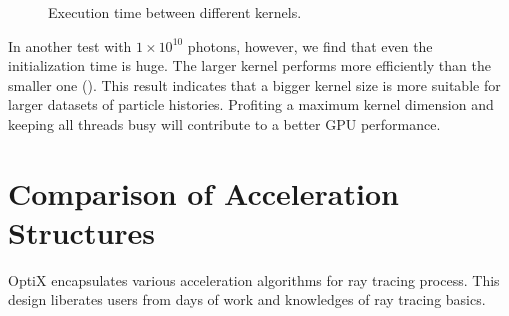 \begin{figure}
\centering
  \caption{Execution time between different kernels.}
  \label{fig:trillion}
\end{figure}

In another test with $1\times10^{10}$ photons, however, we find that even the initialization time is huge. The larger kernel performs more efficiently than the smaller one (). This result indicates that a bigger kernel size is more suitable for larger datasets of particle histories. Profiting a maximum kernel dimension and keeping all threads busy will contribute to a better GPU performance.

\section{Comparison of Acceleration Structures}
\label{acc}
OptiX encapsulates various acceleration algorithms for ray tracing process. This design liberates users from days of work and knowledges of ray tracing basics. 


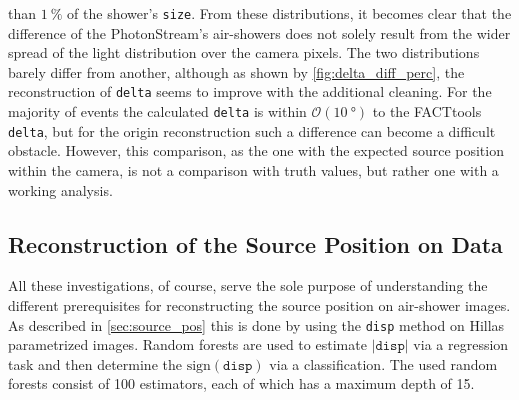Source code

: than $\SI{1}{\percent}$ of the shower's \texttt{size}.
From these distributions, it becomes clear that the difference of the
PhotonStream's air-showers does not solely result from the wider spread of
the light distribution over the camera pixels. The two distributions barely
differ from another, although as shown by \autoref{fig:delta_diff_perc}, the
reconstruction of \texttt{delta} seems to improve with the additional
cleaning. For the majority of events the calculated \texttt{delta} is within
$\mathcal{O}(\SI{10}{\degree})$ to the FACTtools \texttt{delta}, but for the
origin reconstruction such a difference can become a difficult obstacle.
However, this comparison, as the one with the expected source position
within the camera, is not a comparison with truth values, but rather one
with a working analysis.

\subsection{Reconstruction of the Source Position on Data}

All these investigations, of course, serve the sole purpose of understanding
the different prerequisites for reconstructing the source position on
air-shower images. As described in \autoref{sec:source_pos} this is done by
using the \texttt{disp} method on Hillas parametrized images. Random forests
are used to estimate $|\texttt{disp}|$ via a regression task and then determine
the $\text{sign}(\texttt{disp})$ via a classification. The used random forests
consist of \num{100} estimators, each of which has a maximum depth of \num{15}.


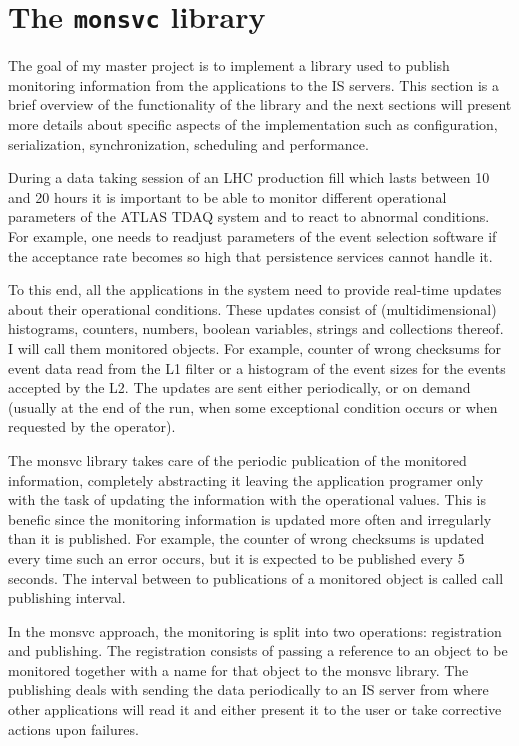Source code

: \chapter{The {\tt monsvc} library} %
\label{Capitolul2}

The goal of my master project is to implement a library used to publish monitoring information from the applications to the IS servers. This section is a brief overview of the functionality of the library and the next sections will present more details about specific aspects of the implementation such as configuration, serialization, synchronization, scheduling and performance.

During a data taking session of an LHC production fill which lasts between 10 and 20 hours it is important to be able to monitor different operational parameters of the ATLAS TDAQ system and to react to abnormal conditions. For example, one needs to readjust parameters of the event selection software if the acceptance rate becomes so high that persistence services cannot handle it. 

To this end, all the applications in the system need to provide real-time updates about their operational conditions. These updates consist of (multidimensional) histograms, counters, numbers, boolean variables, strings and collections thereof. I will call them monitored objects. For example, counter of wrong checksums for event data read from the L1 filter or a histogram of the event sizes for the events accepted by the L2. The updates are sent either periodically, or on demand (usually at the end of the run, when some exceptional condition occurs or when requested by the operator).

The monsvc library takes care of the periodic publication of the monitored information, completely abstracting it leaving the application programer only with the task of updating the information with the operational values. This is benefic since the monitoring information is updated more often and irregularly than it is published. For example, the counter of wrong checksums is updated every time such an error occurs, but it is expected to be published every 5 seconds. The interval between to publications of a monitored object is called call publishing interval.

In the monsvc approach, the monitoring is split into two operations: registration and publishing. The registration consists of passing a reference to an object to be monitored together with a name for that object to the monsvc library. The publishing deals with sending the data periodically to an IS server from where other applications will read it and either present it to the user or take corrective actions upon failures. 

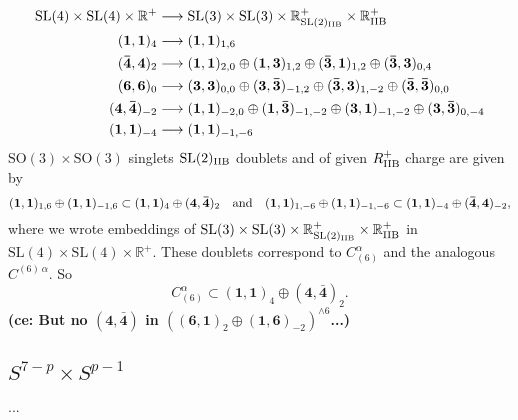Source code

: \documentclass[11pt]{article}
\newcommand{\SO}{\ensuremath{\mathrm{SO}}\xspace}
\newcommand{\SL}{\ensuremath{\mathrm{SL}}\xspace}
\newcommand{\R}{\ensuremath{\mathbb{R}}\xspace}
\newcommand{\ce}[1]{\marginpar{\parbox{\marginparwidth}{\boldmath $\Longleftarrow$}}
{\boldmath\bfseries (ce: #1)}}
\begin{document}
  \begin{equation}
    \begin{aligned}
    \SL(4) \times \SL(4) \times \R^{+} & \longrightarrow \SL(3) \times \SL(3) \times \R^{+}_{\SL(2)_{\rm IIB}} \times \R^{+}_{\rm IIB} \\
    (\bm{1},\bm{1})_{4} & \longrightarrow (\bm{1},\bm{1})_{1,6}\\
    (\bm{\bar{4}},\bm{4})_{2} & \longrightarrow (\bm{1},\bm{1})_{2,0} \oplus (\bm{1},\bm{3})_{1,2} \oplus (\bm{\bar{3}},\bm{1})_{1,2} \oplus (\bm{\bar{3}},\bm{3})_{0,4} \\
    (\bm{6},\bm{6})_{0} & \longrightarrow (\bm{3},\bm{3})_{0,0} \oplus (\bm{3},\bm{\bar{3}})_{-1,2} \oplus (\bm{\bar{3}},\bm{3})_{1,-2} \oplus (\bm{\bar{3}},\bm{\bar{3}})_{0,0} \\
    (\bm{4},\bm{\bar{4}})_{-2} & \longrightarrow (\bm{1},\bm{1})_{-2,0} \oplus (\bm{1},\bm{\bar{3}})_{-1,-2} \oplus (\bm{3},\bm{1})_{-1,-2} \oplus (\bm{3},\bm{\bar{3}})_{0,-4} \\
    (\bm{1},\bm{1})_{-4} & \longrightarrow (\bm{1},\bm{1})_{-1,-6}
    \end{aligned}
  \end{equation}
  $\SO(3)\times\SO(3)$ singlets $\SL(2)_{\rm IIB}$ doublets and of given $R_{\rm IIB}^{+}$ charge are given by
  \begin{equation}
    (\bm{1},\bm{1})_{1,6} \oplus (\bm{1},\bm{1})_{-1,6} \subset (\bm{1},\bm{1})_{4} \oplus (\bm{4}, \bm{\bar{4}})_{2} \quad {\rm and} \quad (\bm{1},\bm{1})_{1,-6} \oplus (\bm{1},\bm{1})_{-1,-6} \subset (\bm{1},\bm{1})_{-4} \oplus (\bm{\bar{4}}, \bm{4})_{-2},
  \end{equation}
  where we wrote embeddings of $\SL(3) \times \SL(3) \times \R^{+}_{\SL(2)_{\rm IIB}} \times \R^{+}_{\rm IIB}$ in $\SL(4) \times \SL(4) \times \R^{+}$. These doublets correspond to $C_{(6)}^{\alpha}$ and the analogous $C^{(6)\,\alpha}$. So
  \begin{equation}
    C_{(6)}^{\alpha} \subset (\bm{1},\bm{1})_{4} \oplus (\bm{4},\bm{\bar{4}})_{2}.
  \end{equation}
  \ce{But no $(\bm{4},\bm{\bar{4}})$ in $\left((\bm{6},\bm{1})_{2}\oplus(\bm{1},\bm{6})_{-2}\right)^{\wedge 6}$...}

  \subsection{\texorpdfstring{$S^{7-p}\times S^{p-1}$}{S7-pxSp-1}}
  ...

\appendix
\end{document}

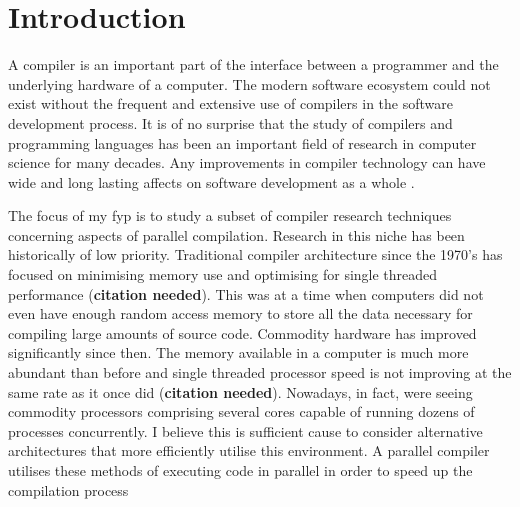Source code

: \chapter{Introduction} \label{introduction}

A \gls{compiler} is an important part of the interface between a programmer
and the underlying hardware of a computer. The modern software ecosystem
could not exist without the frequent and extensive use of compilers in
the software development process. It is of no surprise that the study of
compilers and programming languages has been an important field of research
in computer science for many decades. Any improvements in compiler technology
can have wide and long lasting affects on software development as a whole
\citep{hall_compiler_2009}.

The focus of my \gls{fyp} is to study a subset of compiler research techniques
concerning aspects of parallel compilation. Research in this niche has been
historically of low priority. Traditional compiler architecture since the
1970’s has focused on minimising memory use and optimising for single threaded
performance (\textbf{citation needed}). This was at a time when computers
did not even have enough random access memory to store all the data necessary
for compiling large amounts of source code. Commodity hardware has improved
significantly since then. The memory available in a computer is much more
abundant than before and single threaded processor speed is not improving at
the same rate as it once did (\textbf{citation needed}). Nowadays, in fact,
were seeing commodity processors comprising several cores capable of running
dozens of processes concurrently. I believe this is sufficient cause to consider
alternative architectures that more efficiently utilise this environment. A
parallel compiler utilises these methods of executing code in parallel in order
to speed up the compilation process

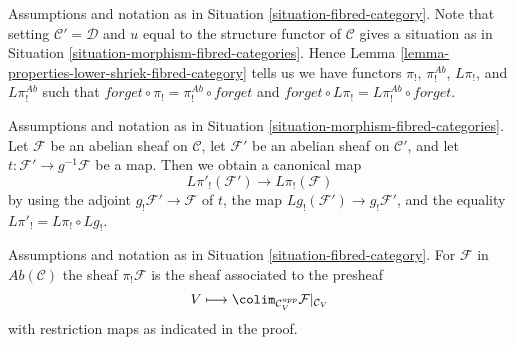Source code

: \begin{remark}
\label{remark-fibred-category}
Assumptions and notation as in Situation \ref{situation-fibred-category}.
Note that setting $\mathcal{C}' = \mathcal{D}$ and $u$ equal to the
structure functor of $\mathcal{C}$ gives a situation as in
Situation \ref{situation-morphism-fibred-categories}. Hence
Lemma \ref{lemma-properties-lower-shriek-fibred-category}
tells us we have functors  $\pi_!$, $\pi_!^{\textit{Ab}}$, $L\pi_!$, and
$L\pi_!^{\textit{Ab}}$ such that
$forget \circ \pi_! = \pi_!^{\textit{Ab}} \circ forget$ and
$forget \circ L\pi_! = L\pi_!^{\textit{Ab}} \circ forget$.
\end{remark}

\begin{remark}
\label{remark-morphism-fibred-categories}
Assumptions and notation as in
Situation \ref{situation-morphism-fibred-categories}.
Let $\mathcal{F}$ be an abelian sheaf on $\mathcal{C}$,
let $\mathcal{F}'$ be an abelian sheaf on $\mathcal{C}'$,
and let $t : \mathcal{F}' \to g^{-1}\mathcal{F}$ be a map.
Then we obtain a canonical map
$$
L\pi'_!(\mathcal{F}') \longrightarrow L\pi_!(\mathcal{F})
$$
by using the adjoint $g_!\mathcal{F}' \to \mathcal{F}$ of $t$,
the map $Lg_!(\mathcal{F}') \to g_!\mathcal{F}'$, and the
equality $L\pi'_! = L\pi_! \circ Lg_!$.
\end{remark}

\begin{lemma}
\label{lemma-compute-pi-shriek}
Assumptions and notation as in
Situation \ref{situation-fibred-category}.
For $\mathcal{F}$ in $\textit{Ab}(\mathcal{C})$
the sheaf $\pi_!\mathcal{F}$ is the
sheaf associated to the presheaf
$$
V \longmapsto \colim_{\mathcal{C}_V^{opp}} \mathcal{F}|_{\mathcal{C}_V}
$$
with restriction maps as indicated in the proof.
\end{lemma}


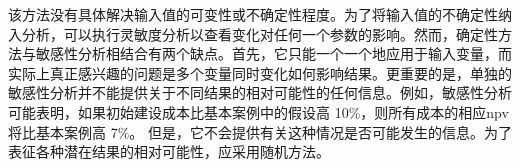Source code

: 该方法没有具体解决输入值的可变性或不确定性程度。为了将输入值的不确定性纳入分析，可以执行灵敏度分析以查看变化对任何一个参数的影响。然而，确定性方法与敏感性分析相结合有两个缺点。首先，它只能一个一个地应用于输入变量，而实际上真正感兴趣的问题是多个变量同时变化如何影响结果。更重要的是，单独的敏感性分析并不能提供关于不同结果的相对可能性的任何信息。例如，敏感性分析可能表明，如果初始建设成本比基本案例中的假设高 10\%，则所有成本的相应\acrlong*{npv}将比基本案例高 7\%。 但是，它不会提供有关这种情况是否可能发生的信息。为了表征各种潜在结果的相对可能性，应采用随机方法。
**********
EXERCISE PROMPT:
Up to and including the line with "images. Random forests", copy the data above from its first line. Skip pictures.

WORKED SOLUTION:
 \begin{figure}
\centering
  \caption{Execution time between different kernels.}
  \label{fig:trillion}
\end{figure}

In another test with $1\times10^{10}$ photons, however, we find that even the initialization time is huge. The larger kernel performs more efficiently than the smaller one (). This result indicates that a bigger kernel size is more suitable for larger datasets of particle histories. Profiting a maximum kernel dimension and keeping all threads busy will contribute to a better GPU performance.

\section{Comparison of Acceleration Structures}
\label{acc}
OptiX encapsulates various acceleration algorithms for ray tracing process. This design liberates users from days of work and knowledges of ray tracing basics. 


Source code

: than $\SI{1}{\percent}$ of the shower's \texttt{size}.
From these distributions, it becomes clear that the difference of the
PhotonStream's air-showers does not solely result from the wider spread of
the light distribution over the camera pixels. The two distributions barely
differ from another, although as shown by \autoref{fig:delta_diff_perc}, the
reconstruction of \texttt{delta} seems to improve with the additional
cleaning. For the majority of events the calculated \texttt{delta} is within
$\mathcal{O}(\SI{10}{\degree})$ to the FACTtools \texttt{delta}, but for the
origin reconstruction such a difference can become a difficult obstacle.
However, this comparison, as the one with the expected source position
within the camera, is not a comparison with truth values, but rather one
with a working analysis.

\subsection{Reconstruction of the Source Position on Data}

All these investigations, of course, serve the sole purpose of understanding
the different prerequisites for reconstructing the source position on
air-shower images. As described in \autoref{sec:source_pos} this is done by
using the \texttt{disp} method on Hillas parametrized images. Random forests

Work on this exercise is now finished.